All gas boilers have a ABV (automatic bypass valve), its internal if the boiler is a system one but external if, like yours, a heat only boiler with a externally mounted pump, its purpose is to circulate water around the boiler and through the heat exchanger for a few minutes to cool/prevent it from overheating after the zone valve(s) close and the burner shuts down. It should look something like the one at the top of the photo and will have a numbered index which represents the pressure that it opens at, the idea is that it will partially open when the pump pressure rises slightly after the zone valves close, check its setting, if its set to < 0.35/0.4, check the pipework at either side, it should be cool, then with all rad valves open and the boiler firing, keep turning the setting knob very slowly clockwise until you just feel the pipe getting hot, stop then and maybe just turn it back anticlockwise say a 1/16th of a turn or so.

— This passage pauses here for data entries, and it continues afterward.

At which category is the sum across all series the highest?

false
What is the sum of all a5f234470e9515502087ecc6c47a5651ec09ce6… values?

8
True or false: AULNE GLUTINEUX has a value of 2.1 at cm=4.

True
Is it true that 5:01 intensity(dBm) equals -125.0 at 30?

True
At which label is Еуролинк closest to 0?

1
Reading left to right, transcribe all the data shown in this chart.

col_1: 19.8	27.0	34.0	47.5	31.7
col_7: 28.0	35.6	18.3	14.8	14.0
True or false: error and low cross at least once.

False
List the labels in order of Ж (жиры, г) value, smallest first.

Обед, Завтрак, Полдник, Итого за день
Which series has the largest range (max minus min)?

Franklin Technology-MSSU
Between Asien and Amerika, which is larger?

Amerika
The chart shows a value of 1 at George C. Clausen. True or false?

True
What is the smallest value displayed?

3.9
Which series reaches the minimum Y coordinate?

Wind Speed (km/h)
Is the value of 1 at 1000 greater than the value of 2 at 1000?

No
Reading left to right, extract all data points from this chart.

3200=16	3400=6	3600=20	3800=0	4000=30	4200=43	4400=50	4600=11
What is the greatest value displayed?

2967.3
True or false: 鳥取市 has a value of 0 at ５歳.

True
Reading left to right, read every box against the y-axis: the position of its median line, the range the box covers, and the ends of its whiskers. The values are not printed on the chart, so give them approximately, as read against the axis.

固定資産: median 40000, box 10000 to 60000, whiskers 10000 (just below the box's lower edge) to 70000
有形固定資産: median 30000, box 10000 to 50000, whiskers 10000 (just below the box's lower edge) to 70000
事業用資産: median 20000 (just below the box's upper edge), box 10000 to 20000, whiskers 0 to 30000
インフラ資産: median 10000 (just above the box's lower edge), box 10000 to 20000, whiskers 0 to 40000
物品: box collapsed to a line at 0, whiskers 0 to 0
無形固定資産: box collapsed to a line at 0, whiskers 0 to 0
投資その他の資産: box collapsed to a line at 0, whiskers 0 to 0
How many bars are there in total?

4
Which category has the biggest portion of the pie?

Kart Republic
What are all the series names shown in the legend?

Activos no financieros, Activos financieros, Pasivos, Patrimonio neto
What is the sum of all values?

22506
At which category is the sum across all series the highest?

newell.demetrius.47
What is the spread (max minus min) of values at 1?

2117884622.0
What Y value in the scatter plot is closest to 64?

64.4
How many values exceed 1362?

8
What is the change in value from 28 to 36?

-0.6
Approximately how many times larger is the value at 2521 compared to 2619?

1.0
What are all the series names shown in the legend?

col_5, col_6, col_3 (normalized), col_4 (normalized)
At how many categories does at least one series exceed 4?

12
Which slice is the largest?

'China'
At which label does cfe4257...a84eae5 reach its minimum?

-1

Ignore the txt in the attachment, I wrote that when assisting someone with a ABV problem

Was the UPS3 a new pump that was installed by these people.?
Glad you're satisfied.
You have an ABV, it is the silver item just behind the pump on your third photo in post number 11. Take @Johntheo5's advice but start with the ABV adjusted fully clockwise and the heating ON (perhaps not today!). Feel the pipe just below the ABV and turn it anti-clockwise until the pipe starts to get hot, then clockwise a quarter turn as he suggests....just a typo from him I suggest.